I FIRST got acquainted with the story of Waitress back in July 2007, at 20th Century Fox’s screening cinema in Soho. Later, the first copy of the film, on 35mm, was couriered down to Dorset on a motorcycle. Screen Bites, the food film festival we ran at the time, staged its first UK showing for the festival’s finale audience in November, in the new Exchange at Sturminster Newton weeks before its “official” opening by Julian Fellowes.

The back story was a real-life tragedy. Adrienne Shelly, the film’s writer and director (and actress) was murdered by a burglar in her New York flat/office days before the premiere, leaving a husband and two year old child.

So news that the story was being adapted into a musical had an extra significance, and I was delighted to catch up with the UK tour at Southampton Mayflower. With the proviso that it seems a pity that Andrew Hollander’s ear-worm “The Pie Song”, composed for the film, hasn’t been included, the show is a triumphant tribute to its originator.

It’s the story of Jenna Hunterson, a brilliant pie-maker trapped in an abusive marriage to a self-pitying bully. She works with two other women (shy Dawn and frustrated Becky) as a waitress in Joe’s Pie Diner, owned by a curmudgeonly old man and run by Cal, a demanding boss with a soft side.

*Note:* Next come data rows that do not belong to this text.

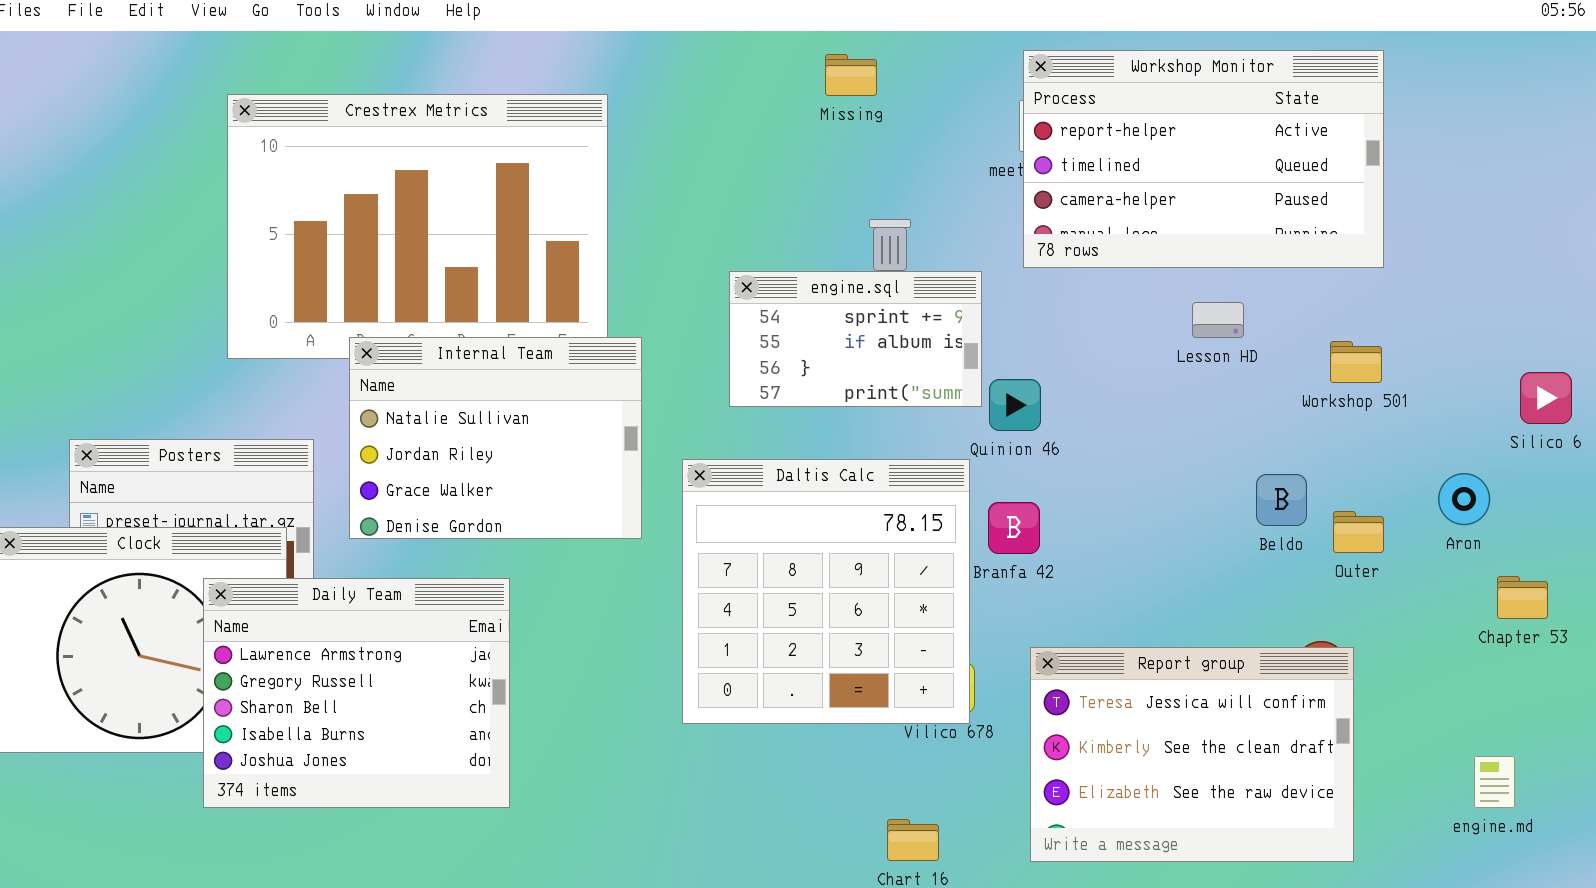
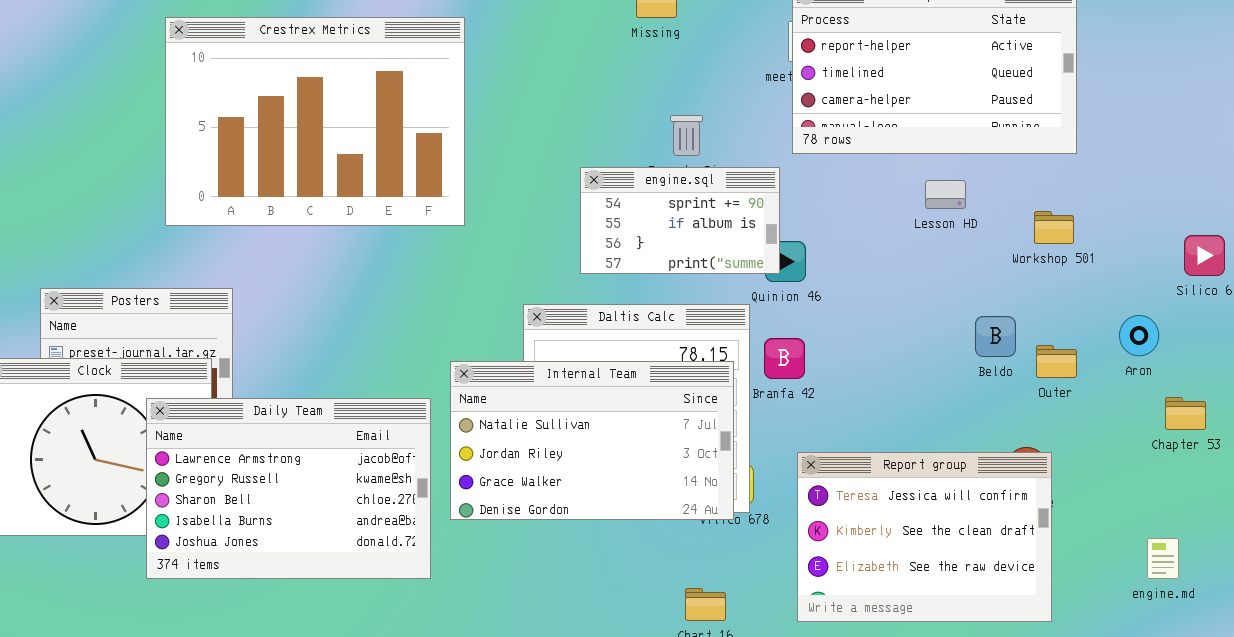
engine.sql: [729,271,982,407] -> [580,167,780,274], moved
Internal Team: [349,337,642,539] -> [450,361,734,520], moved, resized
Daily Team: [203,578,510,808] -> [146,398,431,579], resized

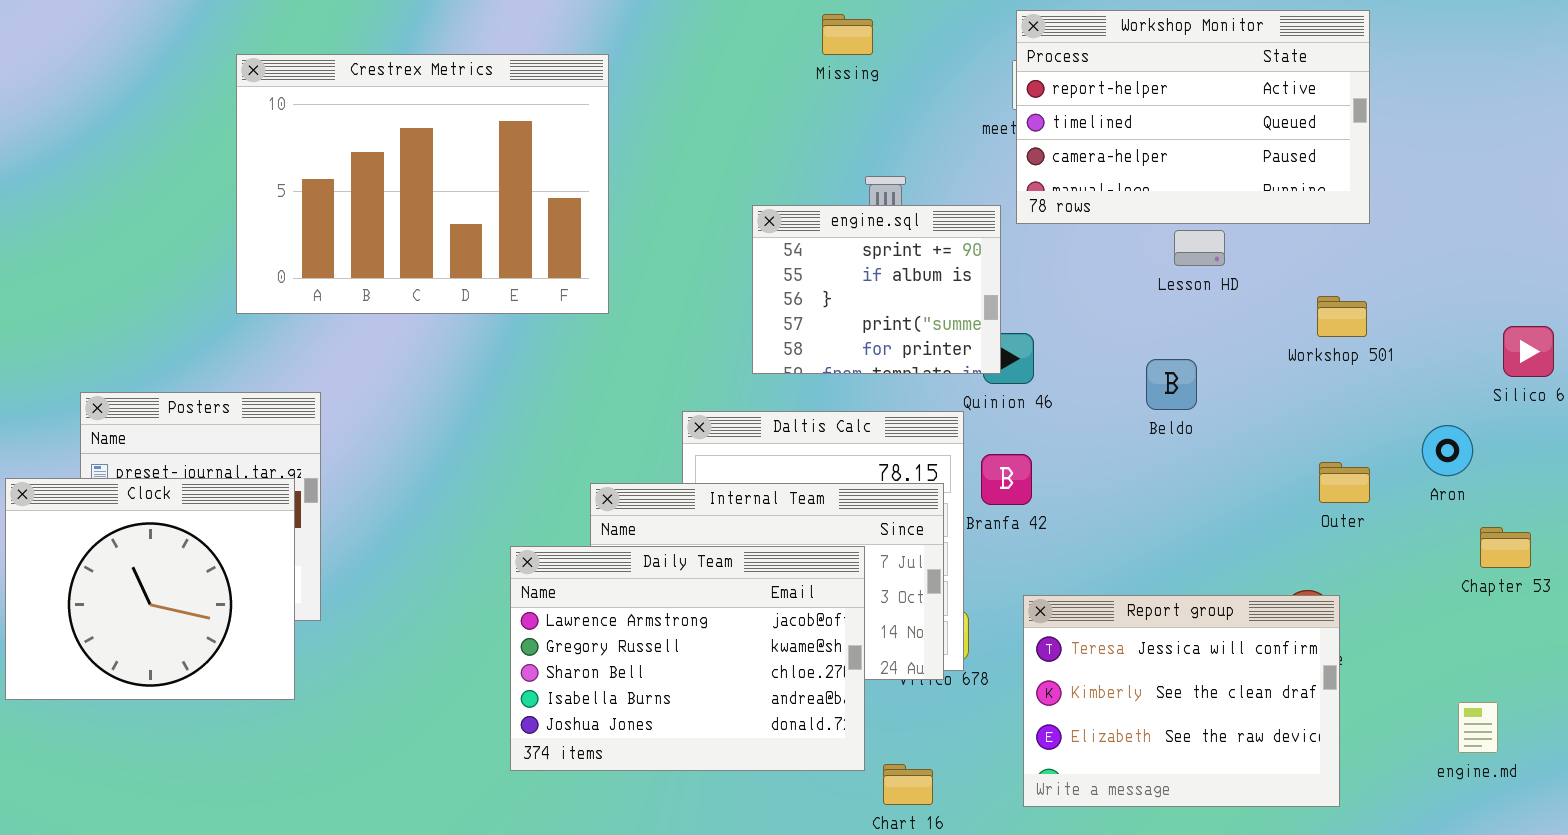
engine.sql: [580,167,780,274] -> [752,205,1001,374], resized
Lesson HD: [925,180,966,209] -> [1174,230,1225,266], moved
Beldo: [975,316,1016,357] -> [1146,359,1197,410], moved
Daily Team: [146,398,431,579] -> [510,546,865,771], moved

When Jenna discovers she’s pregnant, she decides to enter a state pie contest and use the winnings to escape with her child.

So far so predictable, but Shelly’s story really isn’t, hence its enormous success across the English speaking world as a film, and its continuing magnetism as a big musical.

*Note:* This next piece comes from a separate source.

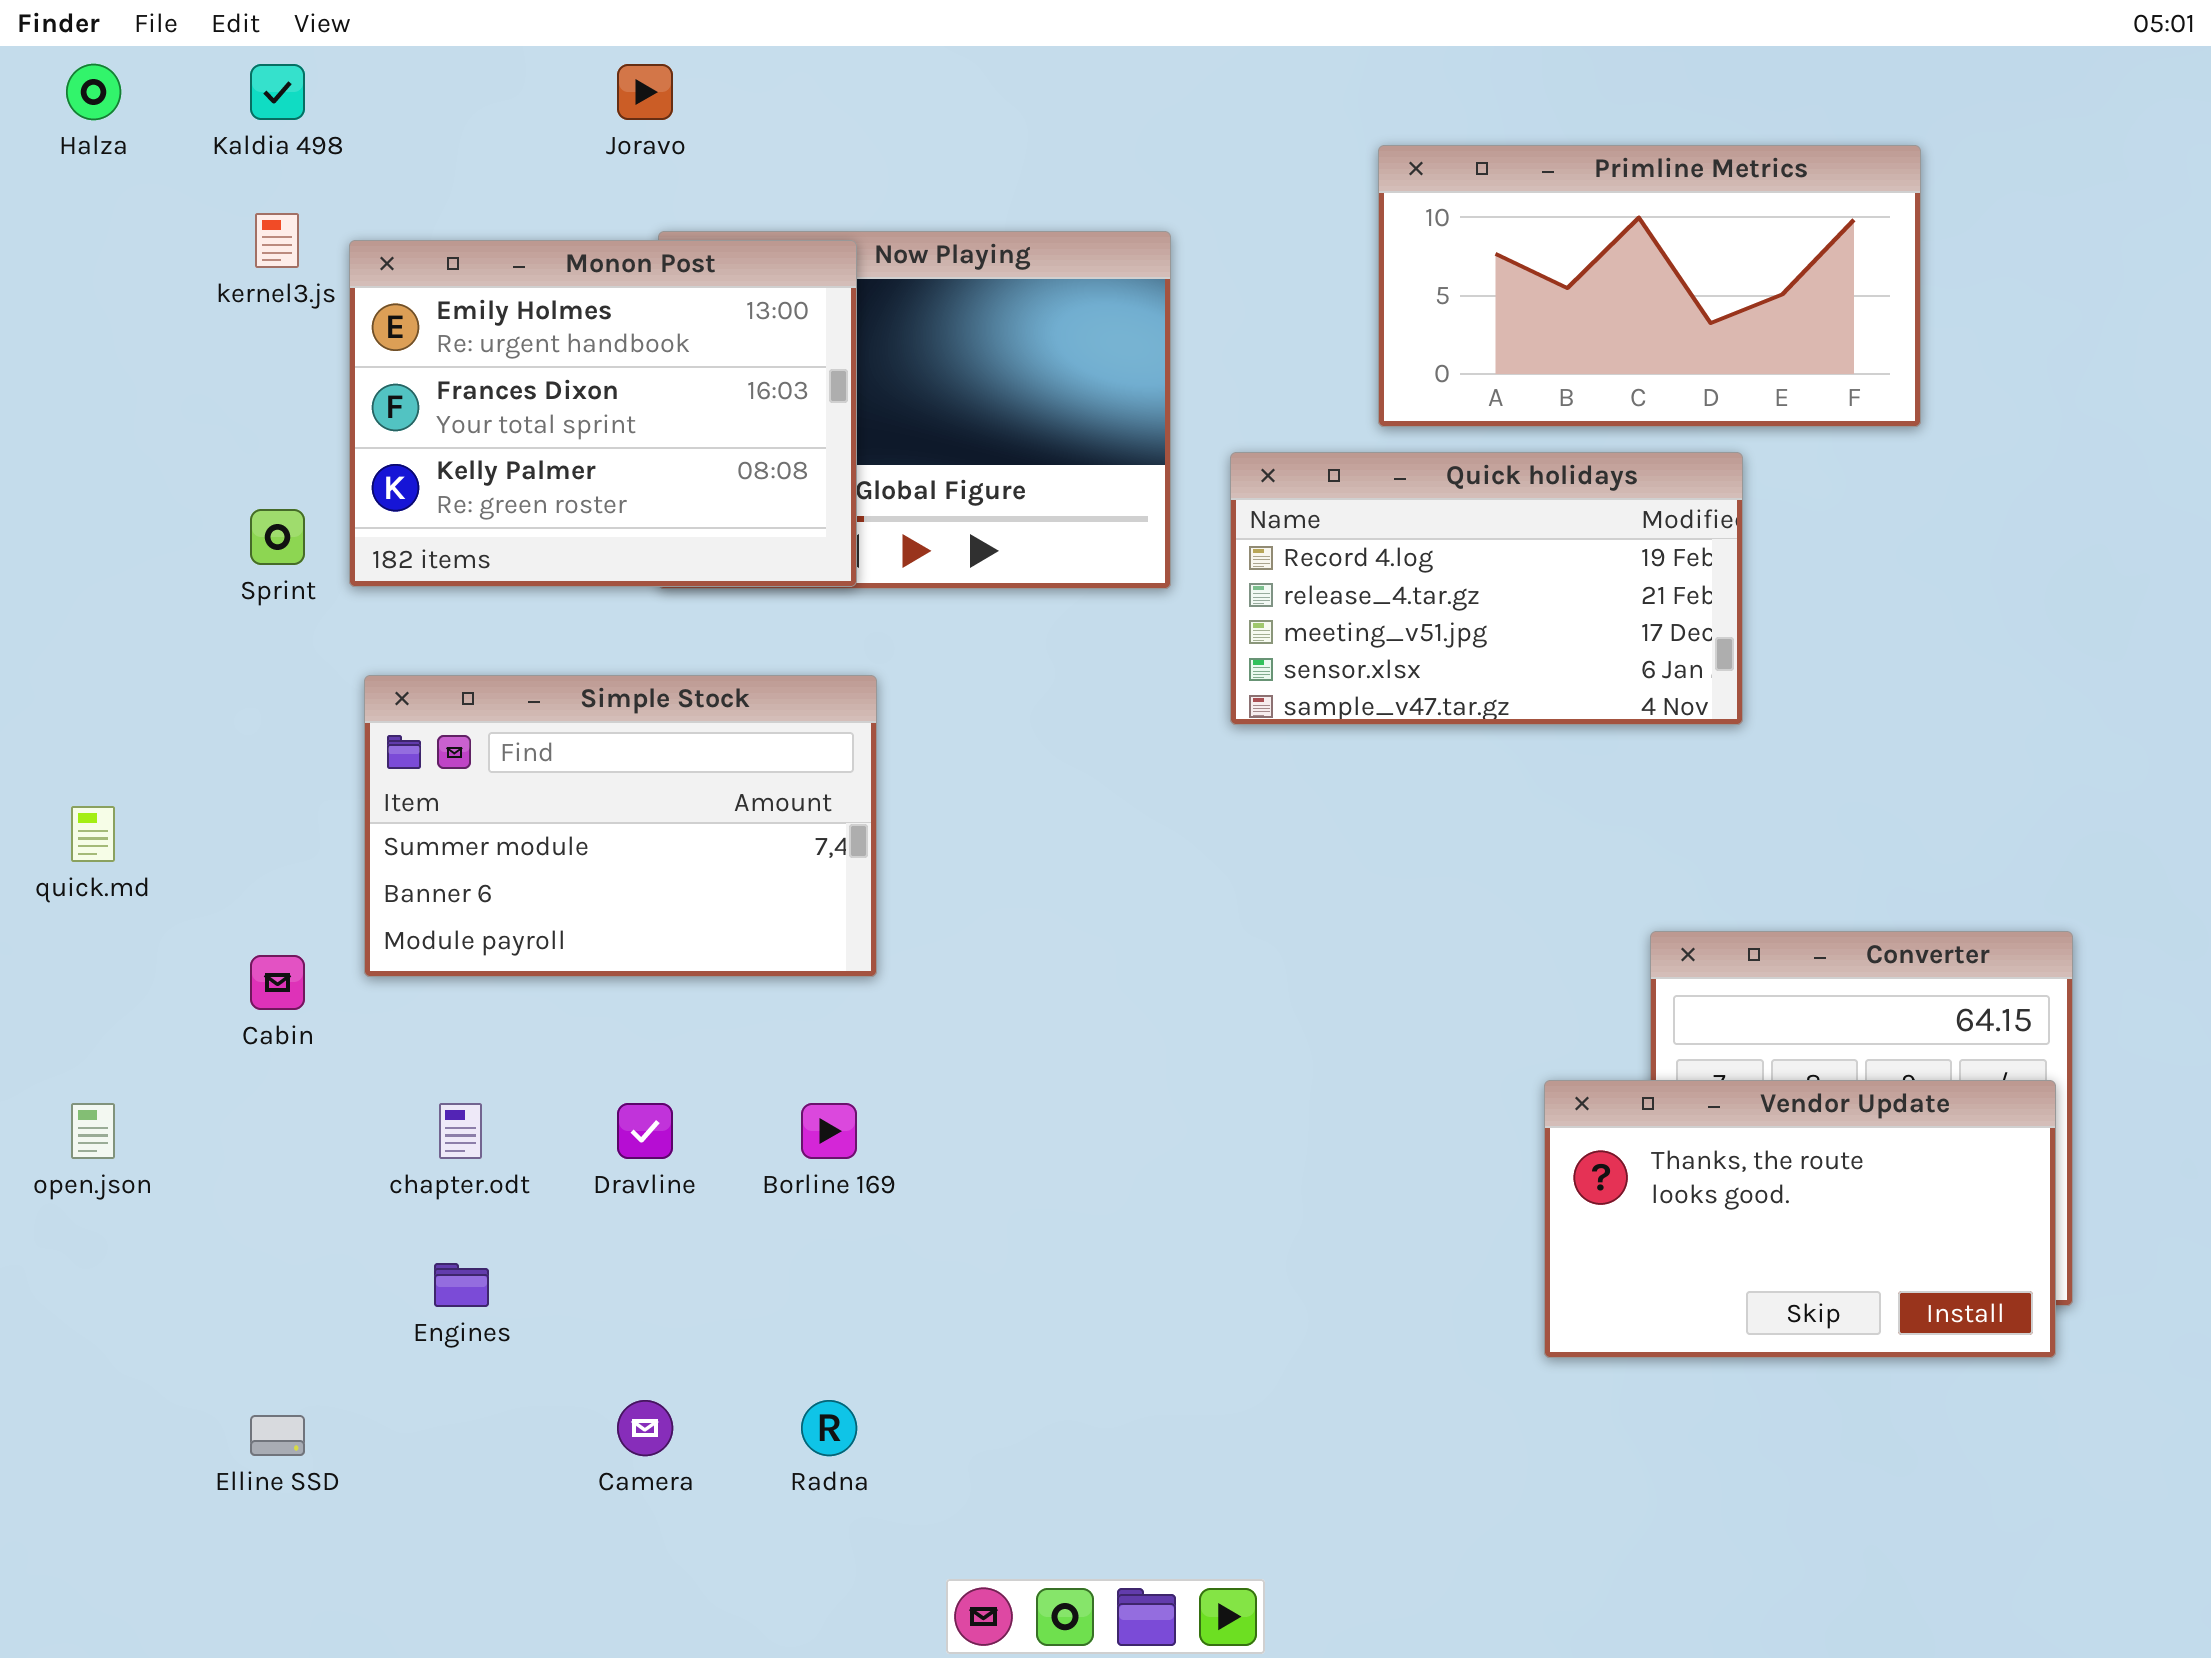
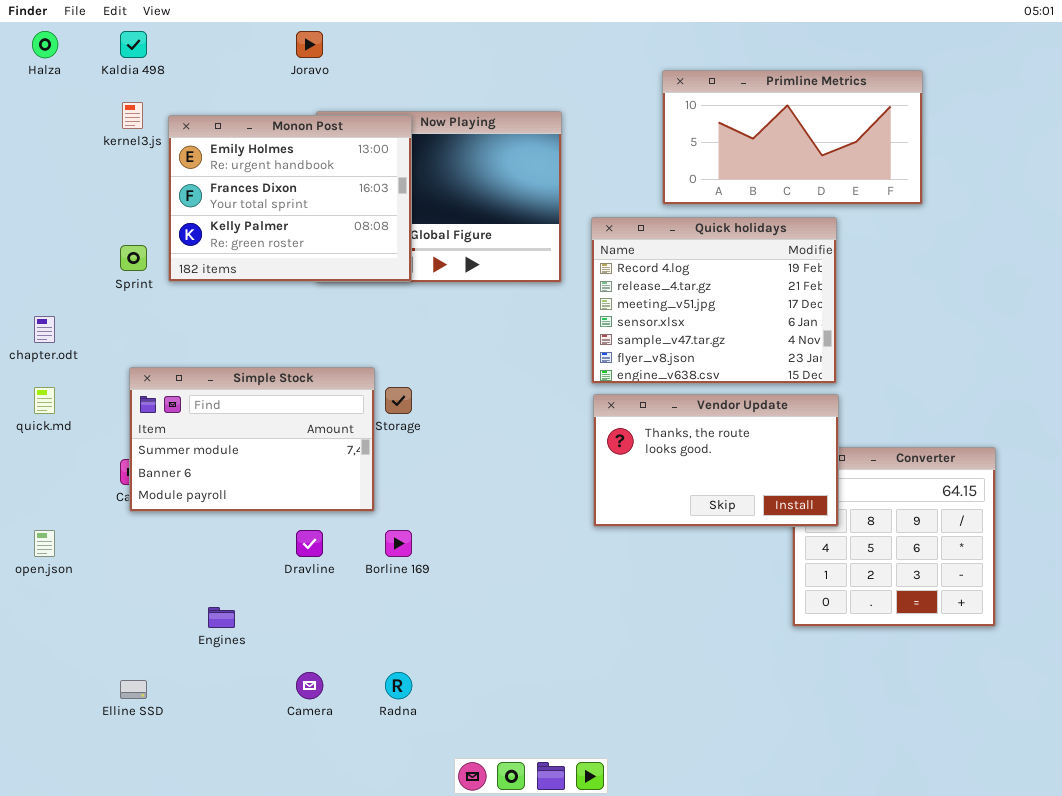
Quick holidays: [1230,452,1743,725] -> [591,217,837,384], resized
Simple Stock: [364,675,877,977] -> [129,367,375,512], moved
Vendor Update: [1544,1080,2056,1358] -> [593,394,839,527], moved
chapter.odt: [439,1103,482,1159] -> [34,316,55,343], moved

Oddly, the programme doesn’t even mention the designers – they are Scott Pask (set) and Ken Billington (lighting) ­– who have encapsulated a classic diner, a Great American Horizon and the claustrophobia of a joyless trailer home on stage with their spectacularly lit and brilliantly evocative set.

The Mayflower audience, packed to the rafters with a young and whoopingly enthusiastic audience, enjoyed a poignant, witty and plucky performance by Chelsea Halfpenny in the leading role, with Busted’s Matt Jay Willis as her doctor/saviour, Tamlyn Henderson as a selfish husband, Wendy Mae Brown (powerfully funny as Becky) and Evelyn Hoskins as the burgeoning Dawn. George Crawford is the gawky Ogie, Michael Stark is the reminiscing Joe and Christopher D Hunt is Cal in this all-singing, all-dancing show. A six-strong onstage band performs Sara Bareilles’ music, some of which is memorable.

It’s many steps on from the juke-box musical, with real emotional depth and a heartfelt message, invigoratingly performed by an excellent company. Well worth the journey … and the pie!